How do you solve the quadratic equation by completing the square: x^2 - 10x = 1?

Aug 5, 2015

${x}_{1 , 2} = 5 \pm \sqrt{26}$

Explanation:

To solve this quadratic by completing the square you need to use the coefficient of the $x$-term to help you determine what terms needs to be added to both sides of the equation so that the left side of the equation can be written as the square of a binomial.

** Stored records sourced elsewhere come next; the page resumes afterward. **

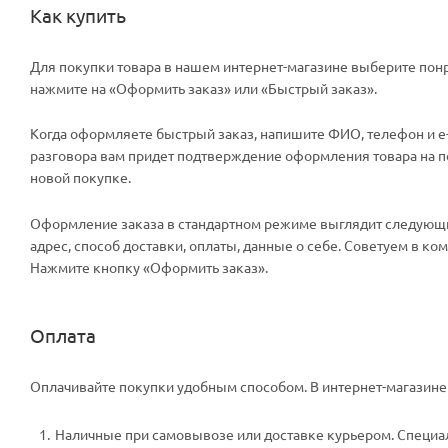
Как купить
Для покупки товара в нашем интернет-магазине выберите понр
нажмите на «Оформить заказ» или «Быстрый заказ».
Когда оформляете быстрый заказ, напишите ФИО, телефон и e-m
разговора вам придет подтверждение оформления товара на поч
новой покупке.
Оформление заказа в стандартном режиме выглядит следующи
адрес, способ доставки, оплаты, данные о себе. Советуем в к
Нажмите кнопку «Оформить заказ».
Оплата
Оплачивайте покупки удобным способом. В интернет-магазине 
Наличные при самовывозе или доставке курьером. Специали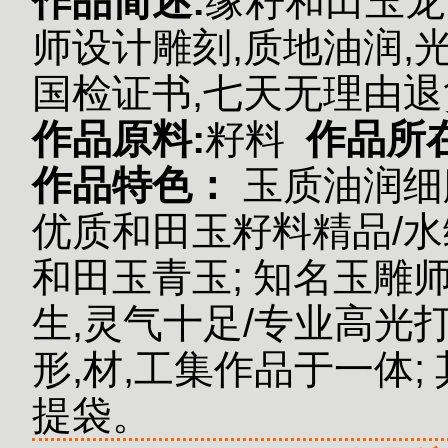
作品简述:
缘籽和田玉龙
师设计雕刻,质地油润,
国检证书,七天无理由退
作品原料:
籽料
作品所
作品特色：
玉质油润细
优质和田玉籽料精品/水
和田玉青玉;
知名玉雕师
生,灵气十足/专业高光
形,材,工集作品于一体;
提袋。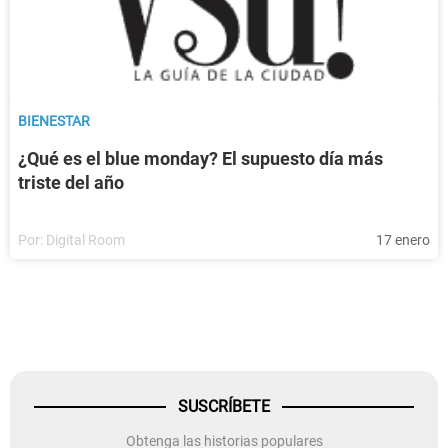
BIENESTAR
¿Qué es el blue monday? El supuesto día más
triste del año
Por:
Digital Room
17 enero
SUSCRÍBETE
Obtenga las historias populares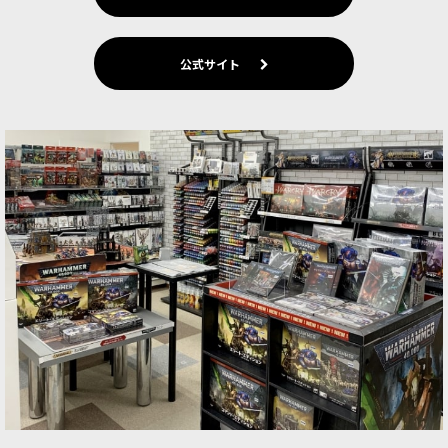
『Warhammer: The Old Wor…
[オールドワールド] トゥームキング・オヴ・クェ
公式サイト
ムリ：スケルトン・ウォリアー
[
07-09
]
12,300
円
(税込)
希望小売価格
:
12,800
円
1点
ゲーム「Warhammer: The Old World」トゥーム
キング・オヴ・クェムリの勢力のインファントリ
ユニットのマルチパーツプラスチック製シタデル
ミニチュア36体。近距離・遠距離武器のオプシ
ョ…
◆取り寄せ商品◆[オールドワールド] トゥームキ
ング・オヴ・クェムリ・エディション (ENG/英語
版)
[
07-01
]
43,400
円
(税込)
ただいま売り切れ中
※【こちらの商品は「お取り寄せ商品」です】
※※ご注文前に必ずご確認ください※こちらの商
品は当店に在庫がないため、ご注文をいただいて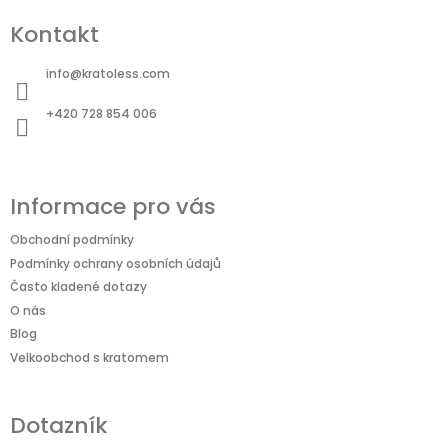
á
Kontakt
p
a
info
@
kratoless.com
t
+420 728 854 006
í
Informace pro vás
Obchodní podmínky
Podmínky ochrany osobních údajů
Často kladené dotazy
O nás
Blog
Velkoobchod s kratomem
Dotazník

More specifically, divide said coefficient by $2$, square the result, and add it to both sides of the equation

${\left(- \frac{10}{5}\right)}^{2} = 25$

${x}^{2} - 10 x + 25 = 1 + 25$

The left side of the equation can now be written as

${x}^{2} - 2 \cdot \left(5\right) \cdot x + {\left(5\right)}^{2} = {\left(x - 5\right)}^{2}$

This means that you have

${\left(x - 5\right)}^{2} = 26$

Take the square root from both sides of the equation to get

$\sqrt{{\left(x - 5\right)}^{2}} = \sqrt{26}$

$x - 5 = \pm \sqrt{26} \implies {x}_{1 , 2} = 5 \pm \sqrt{26}$

The two solutions to the quadratic will be

${x}_{1} = \textcolor{g r e e n}{5 + \sqrt{26}}$ and ${x}_{2} = \textcolor{g r e e n}{5 - \sqrt{26}}$